Top of Text section

For the AAA tool to run, you'll need to provide both a training and test set. Both sets should be in the form:

data_split = [list of posts, list of labels, list of any extra information your model might use]

Therefore, the i^th element of each list will contain information regarding the i^th instance in the split. Labels are assumed to be binary, with 1 corresponding to the abusive class, and 0 to the non-abusive class.

Replicating the Experiments from the AAA Paper

For details on how to replicate the experiments in the AAA paper, click here.

Setup

Within the Adversifier directory run the following command:

./setup.sh

If willing to replicate our results with the BERT_MOZ or BERT_KEN models, you'll need to install the transformers library:

pip3 install transformers

All the files' paths (e.g., data files, models' checkpoints) are specified within the info/info.py file. Customise this file to meet your needs.

Computing the AAA score for the supported models

To replicate the experiments reported in the AAA paper, download the data files and models' checkpoints as described below, and run the following command:

python3 main.py

Datasets

For the AAA tool to run, you'll need to provide both a training and test set. Both sets should be in the form:

data_split = [list of posts, list of labels, list of any extra information your model might use]

Therefore, the i^th element of each list will contain information regarding the i^th instance in the split. Labels are assumed to be binary, with 1 corresponding to the abusive class, and 0 to the non-abusive class.

Waseem et al., 2018

To run the AAA tool on the Waseem et al., 2018's dataset, download the tweets through the Twitter API and put them in DATA/waseem_data.tsv. The tab-separated file should have the following header (and format):

tweet_id	tweet_text	label

You can then call the utils.get_waseem_data function, that returns a dictionary with keys {'train', 'test'} and the corresponding data_split as argument.

Bottom of Text section
Top of Data records

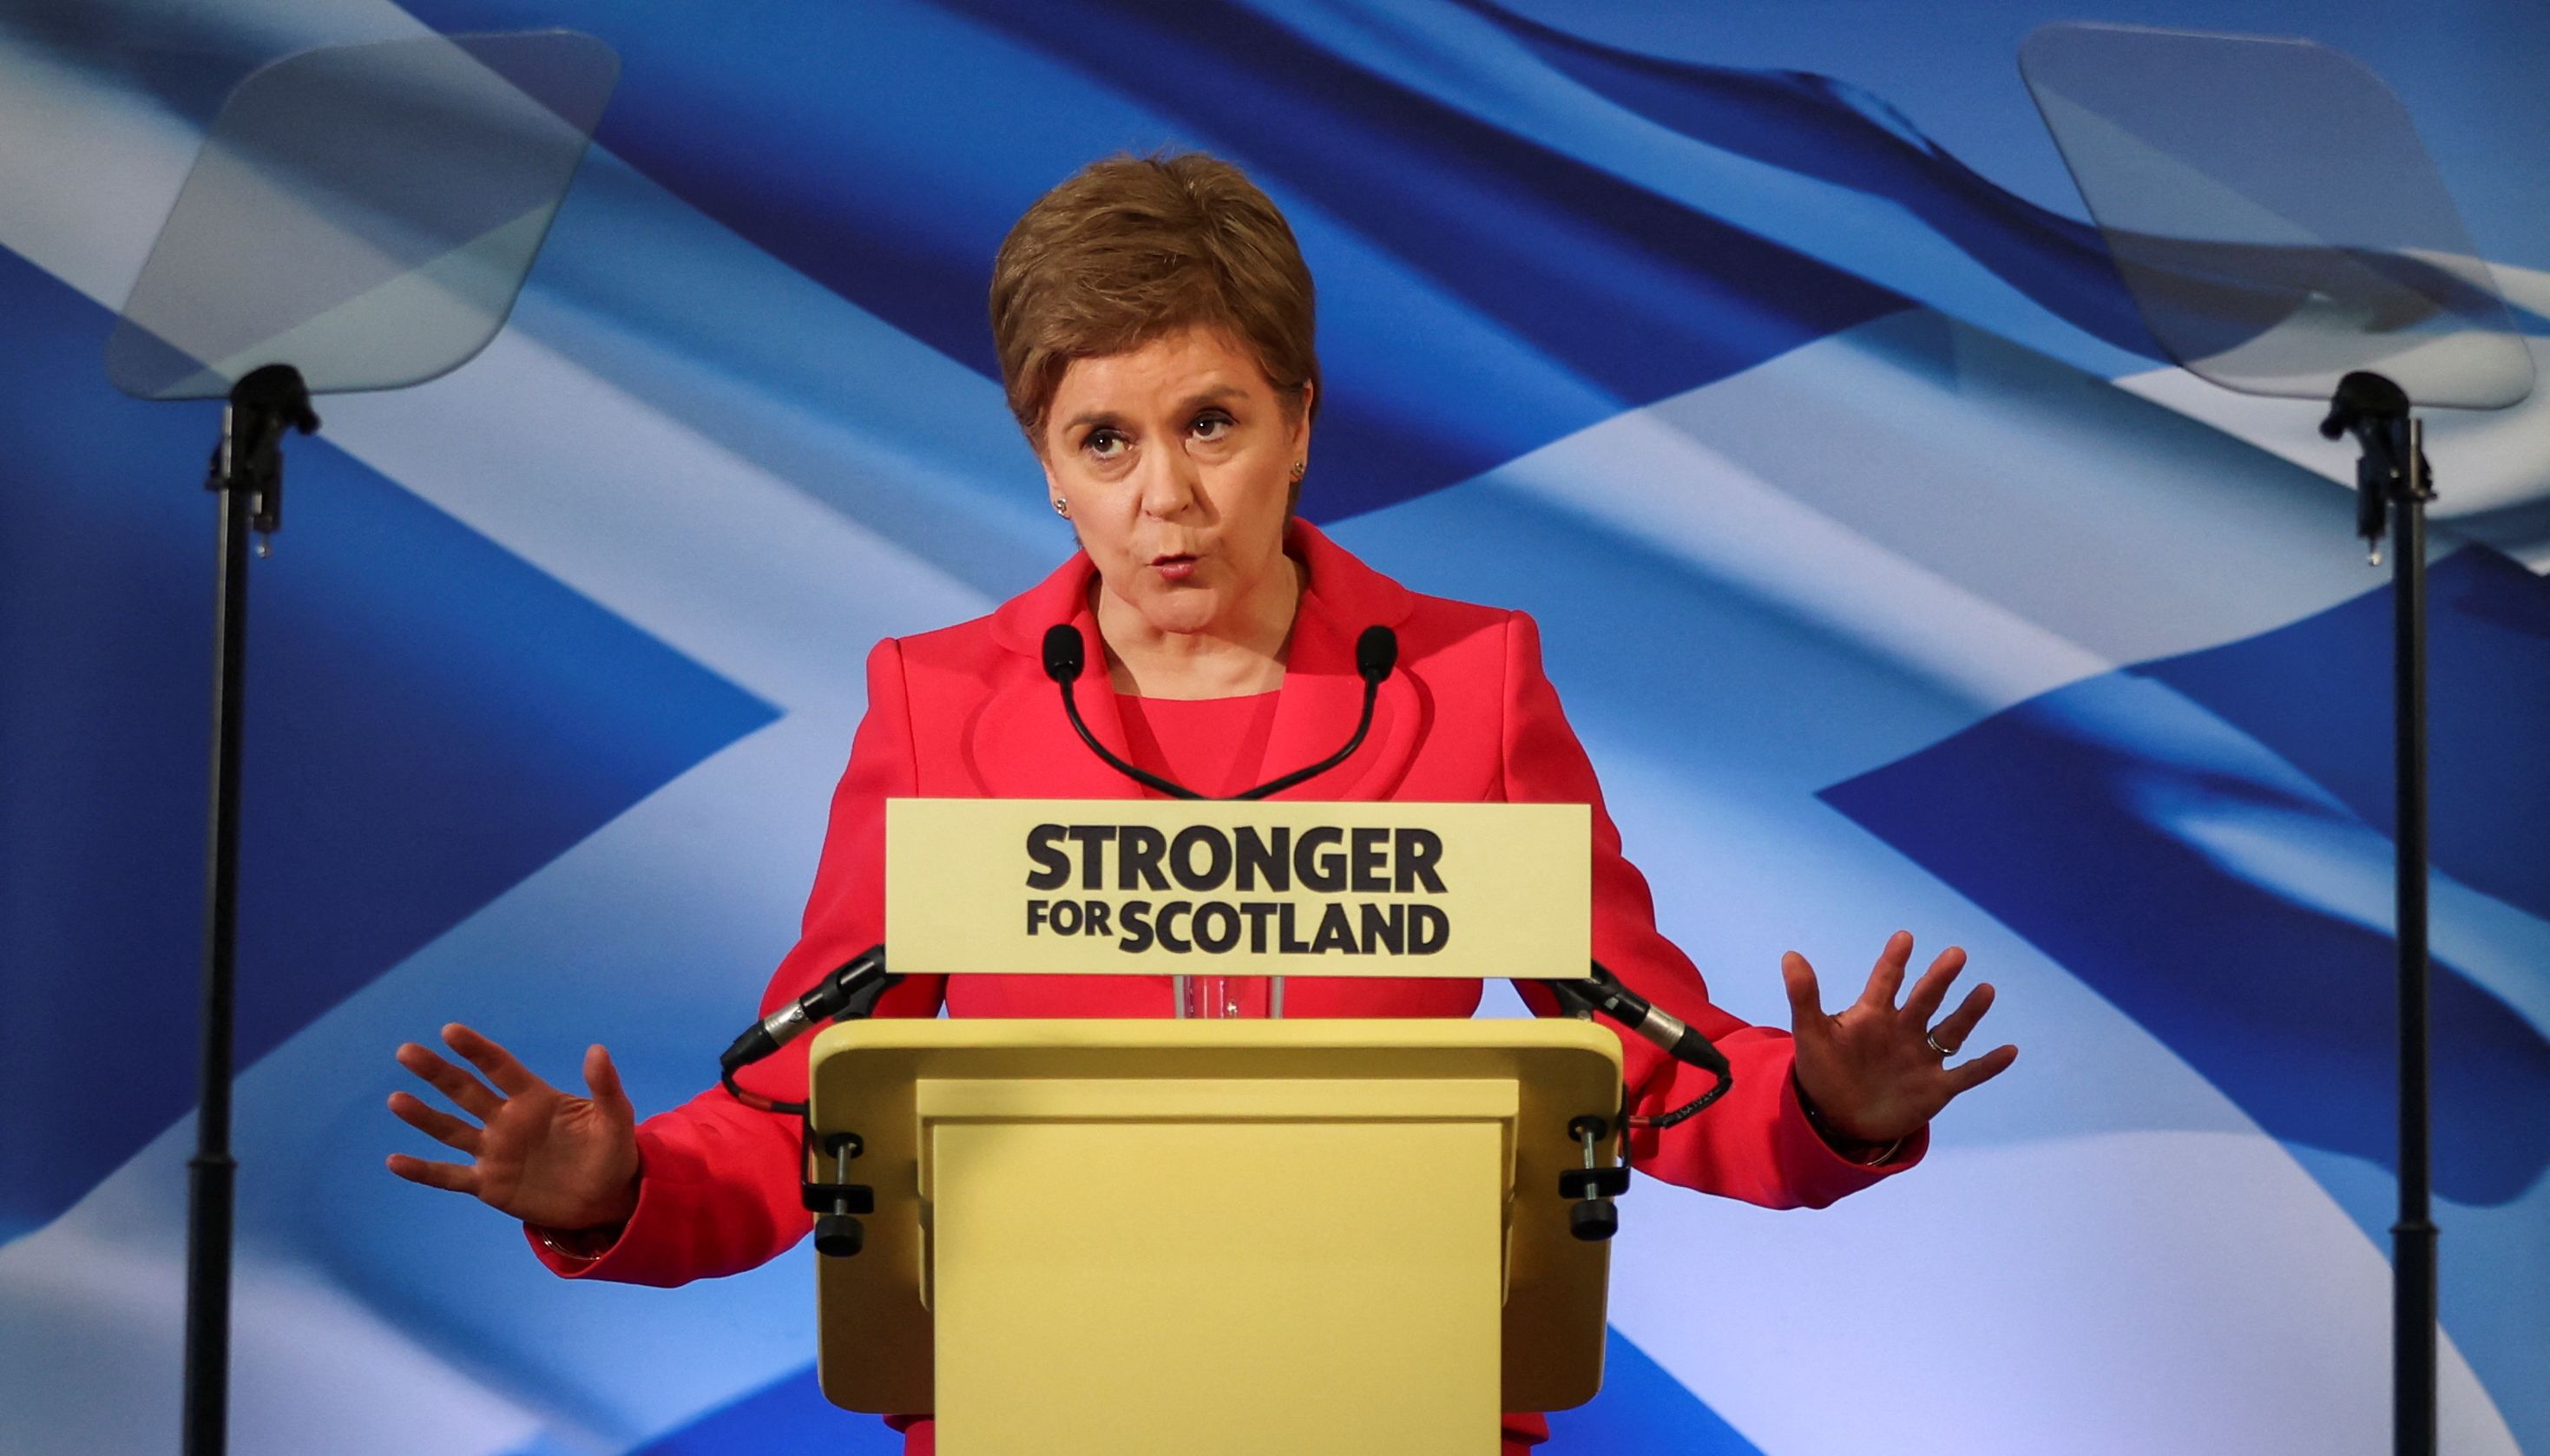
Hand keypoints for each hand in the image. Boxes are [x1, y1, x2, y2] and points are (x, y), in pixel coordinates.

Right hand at [386, 1024, 641, 1231]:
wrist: (606, 1198)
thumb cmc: (611, 1151)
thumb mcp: (616, 1119)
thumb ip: (605, 1087)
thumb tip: (597, 1049)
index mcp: (535, 1099)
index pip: (500, 1067)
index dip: (476, 1049)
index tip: (449, 1031)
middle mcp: (507, 1121)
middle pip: (466, 1091)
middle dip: (437, 1072)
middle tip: (406, 1051)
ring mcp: (494, 1152)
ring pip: (451, 1130)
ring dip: (424, 1116)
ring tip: (396, 1099)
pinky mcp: (489, 1185)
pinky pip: (450, 1176)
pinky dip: (423, 1171)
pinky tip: (394, 1161)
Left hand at [1782, 930, 2016, 1144]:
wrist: (1838, 1118)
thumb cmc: (1824, 1070)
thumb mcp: (1810, 1034)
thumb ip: (1804, 996)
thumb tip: (1790, 955)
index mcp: (1873, 1015)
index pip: (1885, 982)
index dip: (1893, 961)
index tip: (1904, 938)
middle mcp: (1903, 1031)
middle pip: (1925, 1000)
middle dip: (1939, 979)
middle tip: (1955, 954)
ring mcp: (1922, 1059)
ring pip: (1950, 1031)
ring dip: (1968, 1013)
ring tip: (1986, 989)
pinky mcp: (1936, 1088)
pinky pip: (1967, 1074)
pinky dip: (1987, 1065)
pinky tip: (2010, 1050)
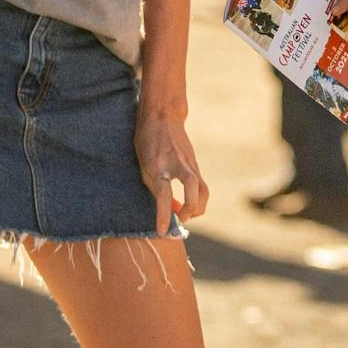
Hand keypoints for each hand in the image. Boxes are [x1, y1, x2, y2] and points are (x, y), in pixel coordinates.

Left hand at [134, 106, 207, 235]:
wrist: (163, 115)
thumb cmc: (147, 141)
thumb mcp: (143, 164)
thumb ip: (155, 188)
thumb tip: (171, 209)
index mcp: (158, 164)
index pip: (163, 193)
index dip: (163, 214)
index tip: (162, 231)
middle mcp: (177, 164)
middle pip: (192, 188)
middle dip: (190, 209)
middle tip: (180, 219)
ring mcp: (189, 163)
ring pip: (203, 190)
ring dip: (198, 208)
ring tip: (185, 215)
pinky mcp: (195, 165)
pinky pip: (201, 186)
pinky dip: (197, 199)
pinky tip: (187, 204)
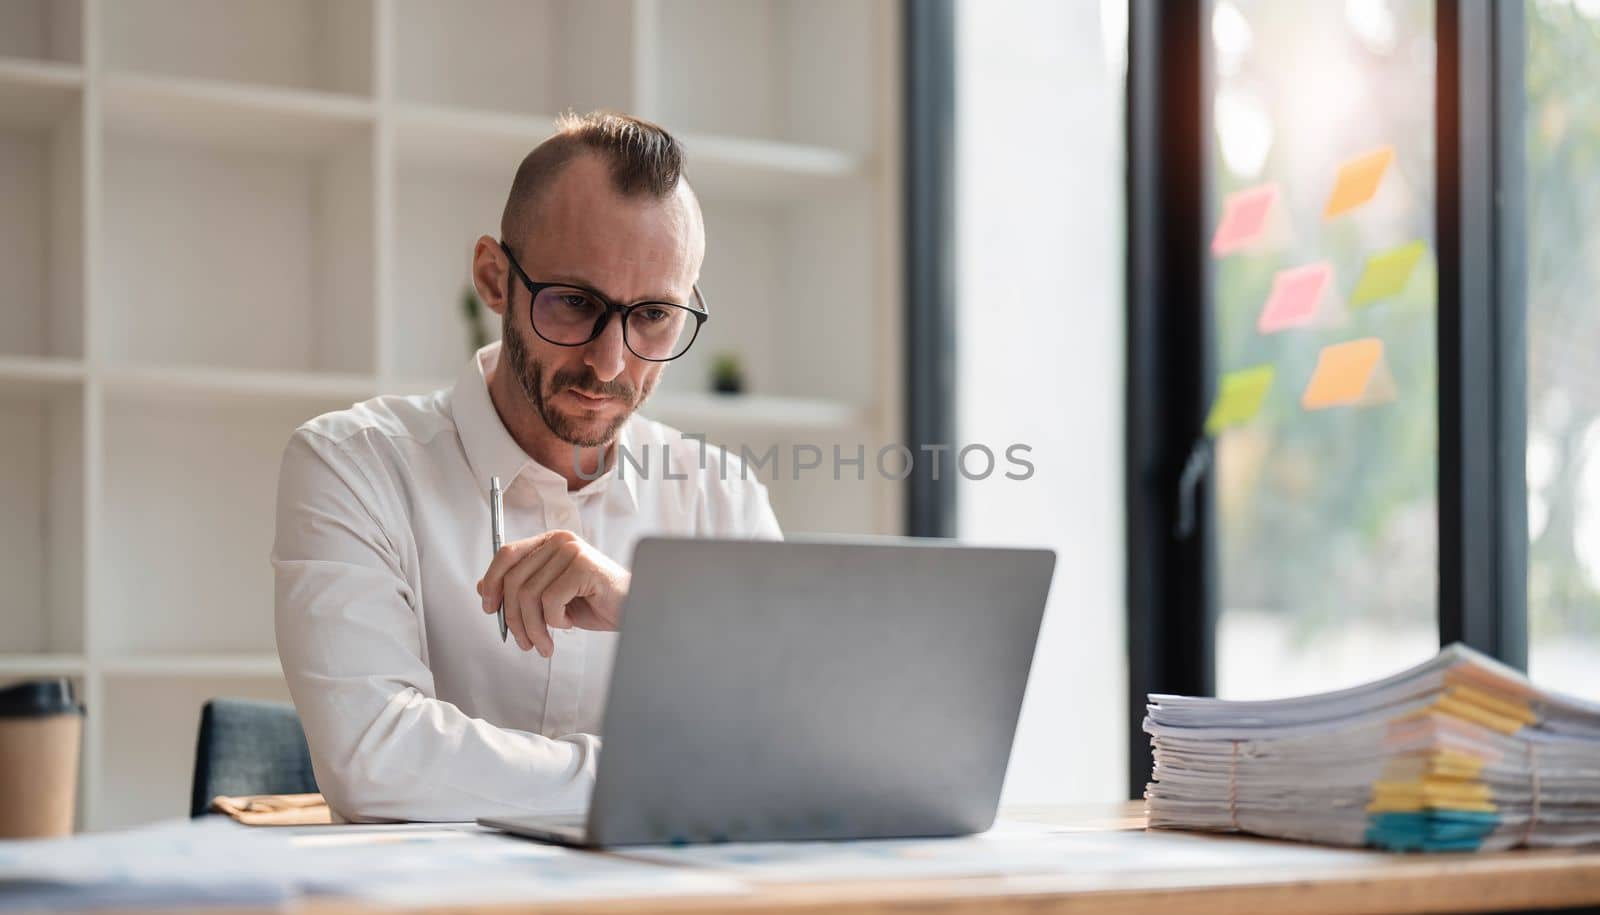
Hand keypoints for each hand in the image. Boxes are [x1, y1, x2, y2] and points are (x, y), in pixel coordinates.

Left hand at [476, 530, 630, 656]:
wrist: (633, 609)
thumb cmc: (595, 604)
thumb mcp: (550, 598)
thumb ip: (521, 589)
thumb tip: (484, 589)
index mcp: (550, 542)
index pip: (507, 554)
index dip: (493, 582)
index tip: (490, 608)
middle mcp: (560, 541)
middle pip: (515, 579)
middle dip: (514, 618)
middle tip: (523, 641)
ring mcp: (572, 551)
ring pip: (530, 595)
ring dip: (534, 628)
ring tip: (545, 643)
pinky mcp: (584, 567)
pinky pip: (551, 600)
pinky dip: (555, 621)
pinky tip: (568, 624)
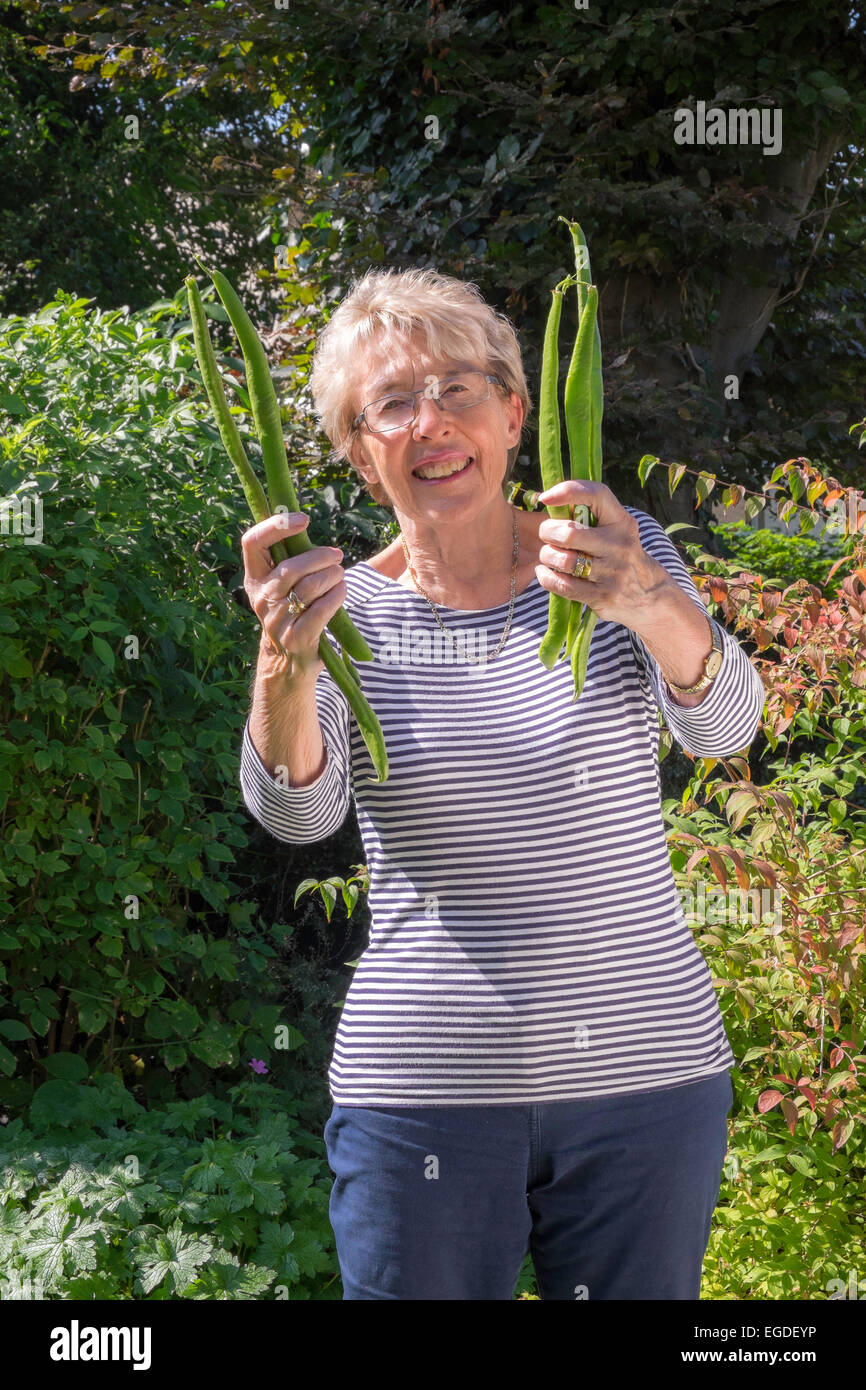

Bottom of Data records

Work instruction 1
In the AAA tool instructions, which label value marks the abusive class?
Work instruction 2
Render this sentence from the AAA tool instructions in Spanish: "All the files' paths (e.g., data files, models' checkpoints) are specified within the info/info.py file."

Solution 1
The value 1 marks the abusive class.

Solution 2
Todas las rutas de los archivos (p. ej., archivos de datos, puntos de control de los modelos) se especifican en el archivo info/info.py.